State Patrol: Don't Blame Snow For Crashes
MILWAUKEE - You’ve heard cops say in winter weather that drivers are going too fast for conditions.
So how do you know what the right speed is?
The State Patrol says no matter how icy the roads, no matter how slow you’re doing, you can’t blame the weather for slipping, sliding or crashing.
The winter conditions drivers fear most…
“I just hate the feeling of going out of control,” Kate Loehrer said.
Sliding on black ice in heavy traffic, spinning on a snow covered street, changing lanes against your will with no power to steer.
TODAY’S TMJ4’s Tom Murray: “Too fast for the conditions, what does that mean to you?”
“That means everybody’s doing what they normally do and they shouldn’t be,” Don Hoeppner said.
The State Patrol’s definition is surprisingly strict.
“We are citing people who go in the ditches. There’s only one reason for it. You’re going too fast for conditions,” Wisconsin State Patrol Trooper Kristian Perales said.
Trooper Perales says even during winter’s worst you’re responsible for your car’s actions. He says slow to the point where you could slam on the brakes and not skid, stick to the driest driving lane and widen your following distance.
“For average conditions on a clear dry road, at least three seconds between each car. You might want to extend that 7, 8, 9 seconds,” Trooper Perales said.

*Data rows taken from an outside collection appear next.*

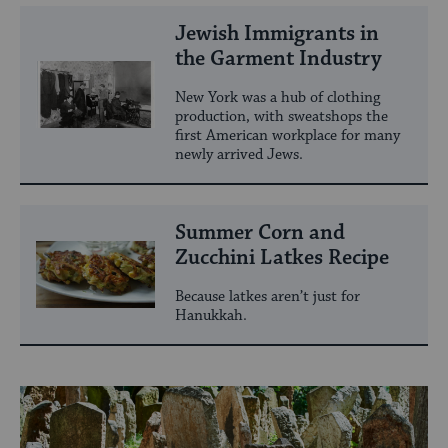
Jewish Immigrants in
the Garment Industry
New York was a hub of clothing
production, with sweatshops the
first American workplace for many
newly arrived Jews.
Summer Corn and
Zucchini Latkes Recipe
Because latkes aren’t just for
Hanukkah.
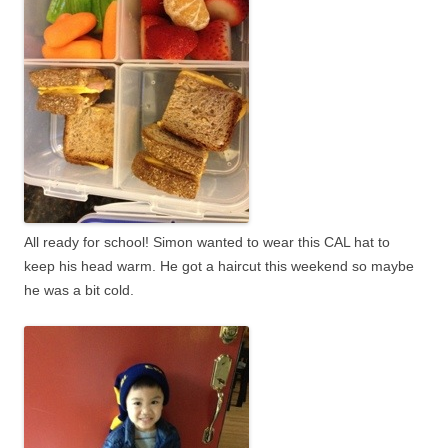
All ready for school! Simon wanted to wear this CAL hat to
keep his head warm. He got a haircut this weekend so maybe
he was a bit cold.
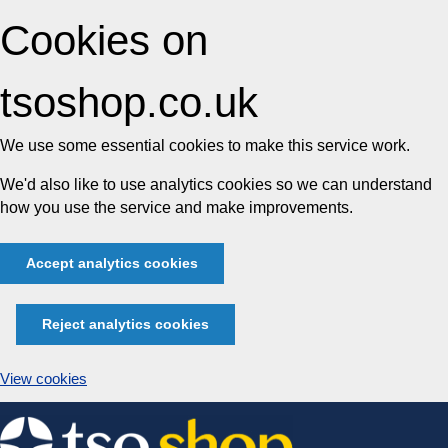
Cookies on
tsoshop.co.uk
We use some essential cookies to make this service work.
We'd also like to use analytics cookies so we can understand
how you use the service and make improvements.
Accept analytics cookies
Reject analytics cookies
View cookies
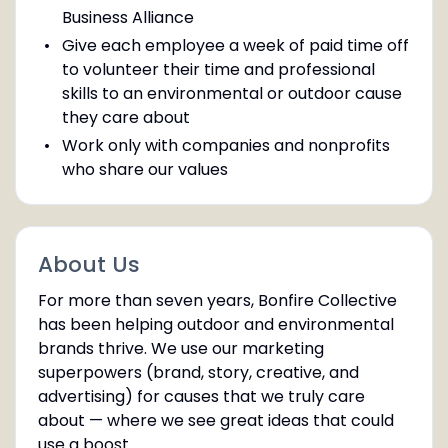
Business Alliance
Give each employee a week of paid time off
to volunteer their time and professional
skills to an environmental or outdoor cause
they care about
Work only with companies and nonprofits
who share our values
About Us
For more than seven years, Bonfire Collective
has been helping outdoor and environmental
brands thrive. We use our marketing
superpowers (brand, story, creative, and
advertising) for causes that we truly care
about — where we see great ideas that could
use a boost.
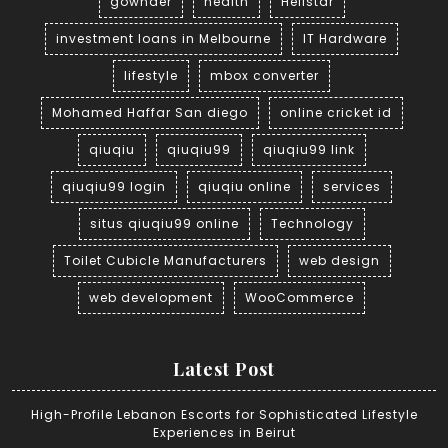
gownder
health
Hellstar
investment loans in Melbourne
IT Hardware
lifestyle
mbox converter
Mohamed Haffar San diego
online cricket id
qiuqiu
qiuqiu99
qiuqiu99 link
qiuqiu99 login
qiuqiu online
services
situs qiuqiu99 online
Technology
Toilet Cubicle Manufacturers
web design
web development
WooCommerce
Latest Post
High-Profile Lebanon Escorts for Sophisticated Lifestyle
Experiences in Beirut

No one’s paying closer attention to this advice than TODAY’S TMJ4’s Tom Murray. He lost control of his SUV Sunday on icy I-94 in Michigan and ended up tipped over in a ditch.
Tom walked away unharmed, and from now you’ll find him in the slow lanes.
The State Patrol says you should think about what would happen if you slammed on your brakes. If the answer is anything other than stopping safely, you're going too fast.